> **WHAT THIS TASK INVOLVES**
What you return must be the data below, word for word, without any images.

> **MATERIAL FOR THIS TASK**

BEGIN

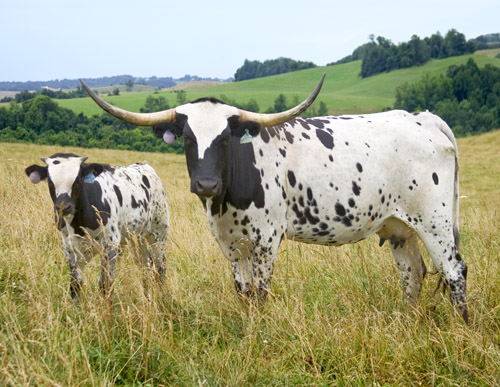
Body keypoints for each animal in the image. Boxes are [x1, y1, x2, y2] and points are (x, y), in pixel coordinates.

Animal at [25, 155, 170, 300]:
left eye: (77, 181)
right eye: (50, 182)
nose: (64, 207)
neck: (78, 224)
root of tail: (144, 166)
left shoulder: (110, 246)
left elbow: (106, 284)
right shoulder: (69, 248)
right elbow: (75, 284)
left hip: (158, 234)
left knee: (160, 268)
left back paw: (160, 298)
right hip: (137, 239)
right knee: (146, 267)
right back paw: (147, 297)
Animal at [82, 76, 468, 324]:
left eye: (225, 139)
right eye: (188, 139)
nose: (206, 184)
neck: (227, 199)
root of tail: (424, 118)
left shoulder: (267, 239)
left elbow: (262, 291)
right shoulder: (230, 244)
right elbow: (244, 291)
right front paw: (250, 330)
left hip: (436, 222)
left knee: (454, 272)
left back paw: (463, 328)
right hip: (400, 227)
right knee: (413, 273)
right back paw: (409, 324)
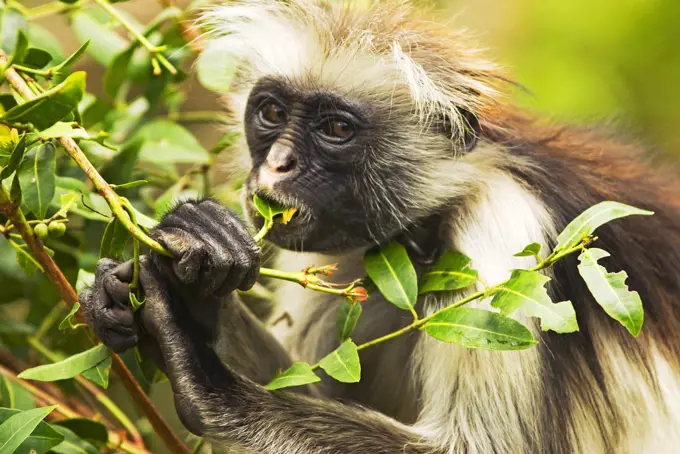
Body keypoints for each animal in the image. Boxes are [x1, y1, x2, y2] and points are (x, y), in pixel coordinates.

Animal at [77, 0, 680, 454]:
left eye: (337, 129)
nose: (276, 165)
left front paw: (199, 367)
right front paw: (191, 275)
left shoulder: (505, 233)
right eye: (271, 113)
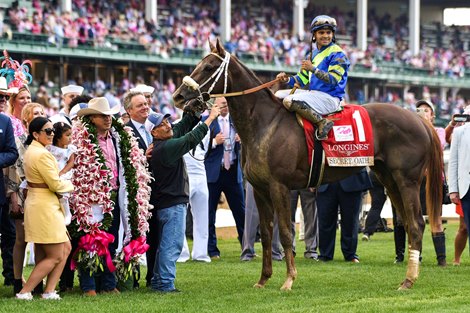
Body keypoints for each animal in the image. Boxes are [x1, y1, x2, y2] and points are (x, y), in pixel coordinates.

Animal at [172, 40, 440, 290]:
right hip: (388, 179)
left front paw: (289, 279)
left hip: (407, 181)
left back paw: (408, 280)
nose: (178, 96)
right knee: (407, 222)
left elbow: (286, 232)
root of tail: (419, 119)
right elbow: (267, 234)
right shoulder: (259, 190)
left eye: (208, 67)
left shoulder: (279, 187)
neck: (265, 123)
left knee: (417, 224)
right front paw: (263, 279)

END

> **SOLUTION FOR THIS TASK**
Body keypoints for each animal in the image. Boxes are [x1, y1, x2, y2] and points are (x, y), in pixel coordinates.

Animal at [25, 155, 170, 300]:
left eye: (77, 181)
right eye: (50, 182)
nose: (64, 207)
neck: (78, 224)
root of tail: (144, 166)
left shoulder: (110, 246)
left elbow: (106, 284)
right shoulder: (69, 248)
right elbow: (75, 284)
left hip: (158, 234)
left knee: (160, 268)
left back paw: (160, 298)
right hip: (137, 239)
right knee: (146, 267)
right back paw: (147, 297)
Animal at [82, 76, 468, 324]:
left eye: (225, 139)
right eye: (188, 139)
nose: (206, 184)
neck: (227, 199)
root of tail: (424, 118)
left shoulder: (267, 239)
left elbow: (262, 291)
right shoulder: (230, 244)
right elbow: (244, 291)
right front paw: (250, 330)
left hip: (436, 222)
left knee: (454, 272)
left back paw: (463, 328)
right hip: (400, 227)
right knee: (413, 273)
right back paw: (409, 324)
Body keypoints for each animal in the image. Boxes are [x1, y1, x2, y2] and points are (x, y), in pixel coordinates.

Animal at [77, 0, 680, 454]:
left eye: (337, 129)
nose: (276, 165)
left front paw: (199, 367)
right front paw: (191, 275)
left shoulder: (505, 233)
right eye: (271, 113)
Body keypoints for each animal in the image. Boxes are [x1, y1, x2, y2] and points are (x, y), in pixel coordinates.

Animal at [172, 40, 440, 290]:
right hip: (388, 179)
left front paw: (289, 279)
left hip: (407, 181)
left back paw: (408, 280)
nose: (178, 96)
right knee: (407, 222)
left elbow: (286, 232)
root of tail: (419, 119)
right elbow: (267, 234)
right shoulder: (259, 190)
left eye: (208, 67)
left shoulder: (279, 187)
neck: (265, 123)
left knee: (417, 224)
right front paw: (263, 279)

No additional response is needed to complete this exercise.